--- START OF Provided passage ---

Who Should See the Ad? Uplift Modeling at Creative Gaming

A causal targeting case for the Zalon campaign

A marketing analytics case study that uses treatment-control data to rank persuadable users, compare uplift against propensity targeting, and turn model scores into campaign profit.

Author

Kelun Wang

Published

April 19, 2026

Creative Gaming was one of the most useful cases in my MSBA coursework because it forced me to answer a better question than the usual “who is likely to buy?” In this campaign, the real goal was to figure out who is likely to buy because of the ad.

That difference sounds subtle, but it changes the entire modeling strategy. A standard response model can easily overvalue users who were already going to convert on their own. An uplift model tries to isolate the incremental effect of outreach and spend money only where the ad actually moves behavior.

Why This Case Was Different

The business setup was centered on a campaign for Zalon, a paid in-game offer. Haruki, the decision-maker in the case, wanted to choose whom to target using experimental evidence rather than intuition.

The assignment provided a rare and valuable structure:

a 30,000-user organic control group that did not receive an ad
a 30,000-user randomized ad group that did receive an ad
a broader 150,000-user treatment file, from which 120,000 users remained as the deployable audience after holding out a random 30,000

That design made causal targeting possible. Instead of guessing treatment effect from observational data, I could compare outcomes across treated and untreated users and learn which player profiles were genuinely persuadable.

What I Wanted The Model To Do

I framed the project around a ranking problem:

Predict the probability of conversion under treatment.
Predict the probability of conversion under no treatment.
Take the difference between those two predictions.
Rank users by that incremental gap rather than by raw purchase propensity.

In code, the core scoring rule was simple:

test_pd["uplift_score"] = (
    test_pd["pred_treatment"] - test_pd["pred_control"]
)

That one subtraction is the heart of the case. It turns a standard response model into a decision tool for ad allocation.

To estimate those two counterfactual probabilities, I trained separate response models on treated and untreated users and scored the holdout sample with both:

clf_treatment = rsm.model.logistic(
    data={"treat": train_df.filter(pl.col("ad") == 1)},
    rvar="converted",
    lev="yes",
    evar=evar,
)

clf_control = rsm.model.logistic(
    data={"control": train_df.filter(pl.col("ad") == 0)},
    rvar="converted",
    lev="yes",
    evar=evar,
)

The Experiment Inside The Data

To create an RCT-style modeling sample, I stacked the organic control users and randomized ad users into one dataset and carried a binary ad flag through the workflow.

cg_ad_random = cg_ad_random.with_columns(pl.lit(1).alias("ad"))
cg_organic_control = cg_organic_control.with_columns(pl.lit(0).alias("ad"))
cg_rct_stacked = pl.concat([cg_organic_control, cg_ad_random], how="vertical")

I then created a stratified train/test split so that treatment status and conversion rates stayed balanced across the modeling pipeline. That step matters more than it looks. If the split distorts treatment/control balance, uplift estimates become noisy very quickly.

Where Uplift Beat Propensity

The most convincing first result came from comparing logistic uplift targeting with logistic propensity targeting across the ranked list of users.

--- END OF Provided passage ---
--- START OF Dataset records ---

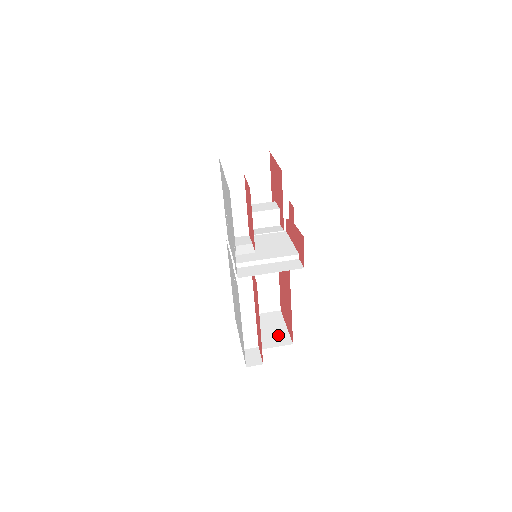
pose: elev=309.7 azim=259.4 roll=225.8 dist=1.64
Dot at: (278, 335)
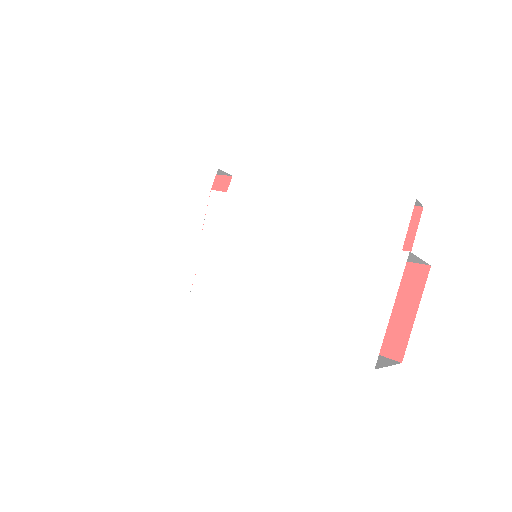
Dot at: occluded
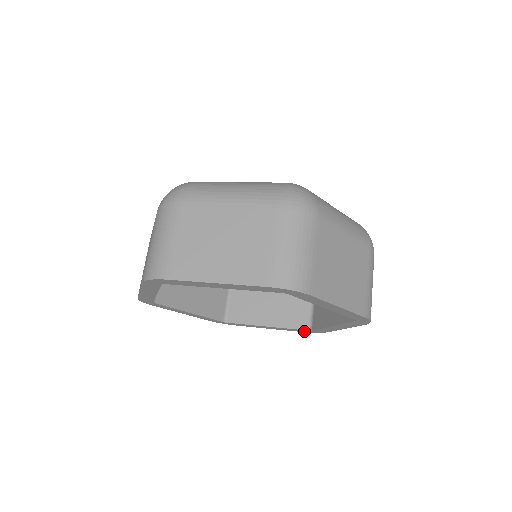
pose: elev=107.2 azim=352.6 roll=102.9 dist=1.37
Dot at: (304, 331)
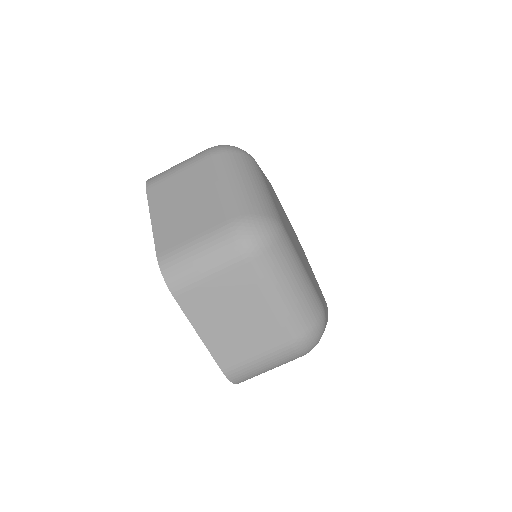
Dot at: occluded
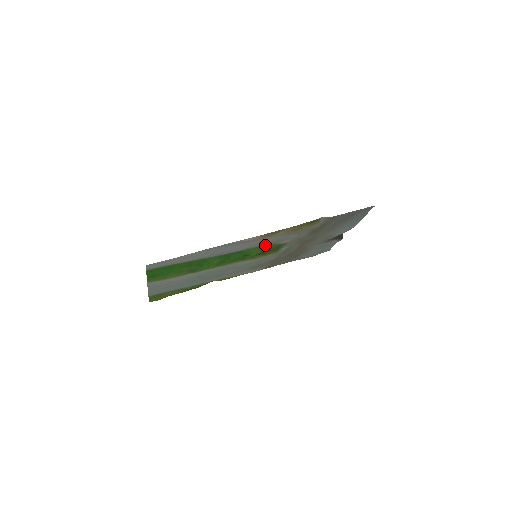
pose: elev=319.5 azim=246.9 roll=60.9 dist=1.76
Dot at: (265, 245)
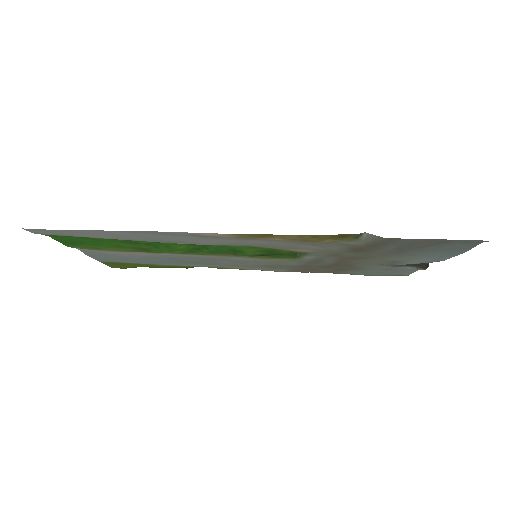
Dot at: (262, 247)
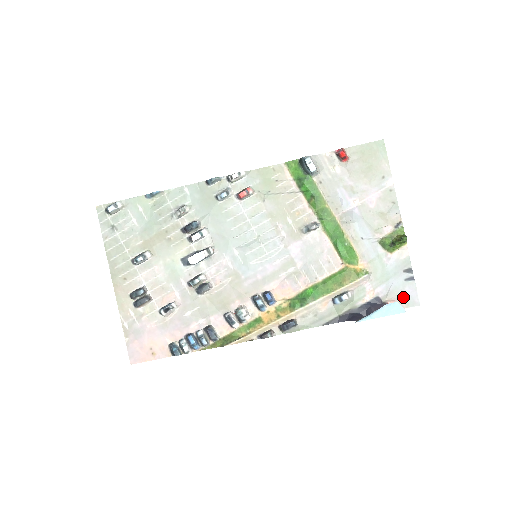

--- END OF Dataset records ---

▶ [Problems]
#1 In the uplift modeling post, write out everything from "Take the difference" down to "for ad allocation.", substituting "calculation" for "subtraction".
#2 Translate this sentence from the uplift modeling post into Spanish: "That design made causal targeting possible."
None of this data is needed here.

▶ [Answers to the exercise]
#1
Take the difference between those two predictions.
Rank users by that incremental gap rather than by raw purchase propensity.

In code, the core scoring rule was simple:

test_pd["uplift_score"] = (
    test_pd["pred_treatment"] - test_pd["pred_control"]
)

That one calculation is the heart of the case. It turns a standard response model into a decision tool for ad allocation.

#2 Ese diseño hizo posible la segmentación causal.